Stated exercise → Format every line in the rows below as one numbered list, skipping any blank lines.

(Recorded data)
□ □ □ □

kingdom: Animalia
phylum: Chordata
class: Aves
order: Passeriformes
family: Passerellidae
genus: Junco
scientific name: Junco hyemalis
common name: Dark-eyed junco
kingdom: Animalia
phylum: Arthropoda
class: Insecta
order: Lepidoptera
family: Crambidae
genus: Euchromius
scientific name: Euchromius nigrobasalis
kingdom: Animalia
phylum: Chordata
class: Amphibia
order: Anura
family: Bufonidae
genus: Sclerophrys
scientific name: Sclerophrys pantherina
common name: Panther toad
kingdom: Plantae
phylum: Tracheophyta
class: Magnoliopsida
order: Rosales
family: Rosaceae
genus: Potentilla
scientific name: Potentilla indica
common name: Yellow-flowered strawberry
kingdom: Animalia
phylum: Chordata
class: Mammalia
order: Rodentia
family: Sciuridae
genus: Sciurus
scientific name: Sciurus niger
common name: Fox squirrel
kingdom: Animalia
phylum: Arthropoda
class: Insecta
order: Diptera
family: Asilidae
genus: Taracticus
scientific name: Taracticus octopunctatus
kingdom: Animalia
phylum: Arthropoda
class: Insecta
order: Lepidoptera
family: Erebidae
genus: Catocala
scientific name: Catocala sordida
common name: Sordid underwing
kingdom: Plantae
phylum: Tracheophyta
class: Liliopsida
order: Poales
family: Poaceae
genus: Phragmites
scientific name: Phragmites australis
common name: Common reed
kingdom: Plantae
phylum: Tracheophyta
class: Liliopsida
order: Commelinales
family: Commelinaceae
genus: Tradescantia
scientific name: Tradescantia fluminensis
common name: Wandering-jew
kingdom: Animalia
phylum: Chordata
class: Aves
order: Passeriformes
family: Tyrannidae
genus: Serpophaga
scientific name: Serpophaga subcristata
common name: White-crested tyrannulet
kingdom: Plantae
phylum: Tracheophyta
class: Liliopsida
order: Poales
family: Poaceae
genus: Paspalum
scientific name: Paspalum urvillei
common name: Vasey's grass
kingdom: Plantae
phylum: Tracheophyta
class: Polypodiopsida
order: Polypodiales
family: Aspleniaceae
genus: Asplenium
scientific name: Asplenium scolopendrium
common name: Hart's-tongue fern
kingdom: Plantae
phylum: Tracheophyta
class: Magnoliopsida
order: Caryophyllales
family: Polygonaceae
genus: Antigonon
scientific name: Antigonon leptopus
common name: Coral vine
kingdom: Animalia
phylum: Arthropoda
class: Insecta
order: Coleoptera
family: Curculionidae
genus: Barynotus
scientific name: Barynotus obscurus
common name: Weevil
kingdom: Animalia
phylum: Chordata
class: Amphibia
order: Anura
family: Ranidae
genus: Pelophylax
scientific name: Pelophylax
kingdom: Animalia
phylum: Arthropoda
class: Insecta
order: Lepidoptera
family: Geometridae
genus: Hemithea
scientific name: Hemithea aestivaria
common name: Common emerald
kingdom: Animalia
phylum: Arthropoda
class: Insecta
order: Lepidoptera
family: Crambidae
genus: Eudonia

□ □ □ □

Correct answer →
1. kingdom: Animalia
2. phylum: Chordata
3. class: Aves
4. order: Passeriformes
5. family: Passerellidae
6. genus: Junco
7. scientific name: Junco hyemalis
8. common name: Dark-eyed junco
9. kingdom: Animalia
10. phylum: Arthropoda
11. class: Insecta
12. order: Lepidoptera
13. family: Crambidae
14. genus: Euchromius
15. scientific name: Euchromius nigrobasalis
16. kingdom: Animalia
17. phylum: Chordata
18. class: Amphibia
19. order: Anura
20. family: Bufonidae
21. genus: Sclerophrys
22. scientific name: Sclerophrys pantherina
23. common name: Panther toad
24. kingdom: Plantae
25. phylum: Tracheophyta
26. class: Magnoliopsida
27. order: Rosales
28. family: Rosaceae
29. genus: Potentilla
30. scientific name: Potentilla indica
31. common name: Yellow-flowered strawberry
32. kingdom: Animalia
33. phylum: Chordata
34. class: Mammalia
35. order: Rodentia
36. family: Sciuridae
37. genus: Sciurus
38. scientific name: Sciurus niger
39. common name: Fox squirrel
40. kingdom: Animalia
41. phylum: Arthropoda
42. class: Insecta
43. order: Diptera
44. family: Asilidae
45. genus: Taracticus
46. scientific name: Taracticus octopunctatus
47. kingdom: Animalia
48. phylum: Arthropoda
49. class: Insecta
50. order: Lepidoptera
51. family: Erebidae
52. genus: Catocala
53. scientific name: Catocala sordida
54. common name: Sordid underwing
55. kingdom: Plantae
56. phylum: Tracheophyta
57. class: Liliopsida
58. order: Poales
59. family: Poaceae
60. genus: Phragmites
61. scientific name: Phragmites australis
62. common name: Common reed
63. kingdom: Plantae
64. phylum: Tracheophyta
65. class: Liliopsida
66. order: Commelinales
67. family: Commelinaceae
68. genus: Tradescantia
69. scientific name: Tradescantia fluminensis
70. common name: Wandering-jew
71. kingdom: Animalia
72. phylum: Chordata
73. class: Aves
74. order: Passeriformes
75. family: Tyrannidae
76. genus: Serpophaga
77. scientific name: Serpophaga subcristata
78. common name: White-crested tyrannulet
79. kingdom: Plantae
80. phylum: Tracheophyta
81. class: Liliopsida
82. order: Poales
83. family: Poaceae
84. genus: Paspalum
85. scientific name: Paspalum urvillei
86. common name: Vasey's grass
87. kingdom: Plantae
88. phylum: Tracheophyta
89. class: Polypodiopsida
90. order: Polypodiales
91. family: Aspleniaceae
92. genus: Asplenium
93. scientific name: Asplenium scolopendrium
94. common name: Hart's-tongue fern
95. kingdom: Plantae
96. phylum: Tracheophyta
97. class: Magnoliopsida
98. order: Caryophyllales
99. family: Polygonaceae
100. genus: Antigonon
101. scientific name: Antigonon leptopus
102. common name: Coral vine
103. kingdom: Animalia
104. phylum: Arthropoda
105. class: Insecta
106. order: Coleoptera
107. family: Curculionidae
108. genus: Barynotus
109. scientific name: Barynotus obscurus
110. common name: Weevil
111. kingdom: Animalia
112. phylum: Chordata
113. class: Amphibia
114. order: Anura
115. family: Ranidae
116. genus: Pelophylax
117. scientific name: Pelophylax
118. kingdom: Animalia
119. phylum: Arthropoda
120. class: Insecta
121. order: Lepidoptera
122. family: Geometridae
123. genus: Hemithea
124. scientific name: Hemithea aestivaria
125. common name: Common emerald
126. kingdom: Animalia
127. phylum: Arthropoda
128. class: Insecta
129. order: Lepidoptera
130. family: Crambidae
131. genus: Eudonia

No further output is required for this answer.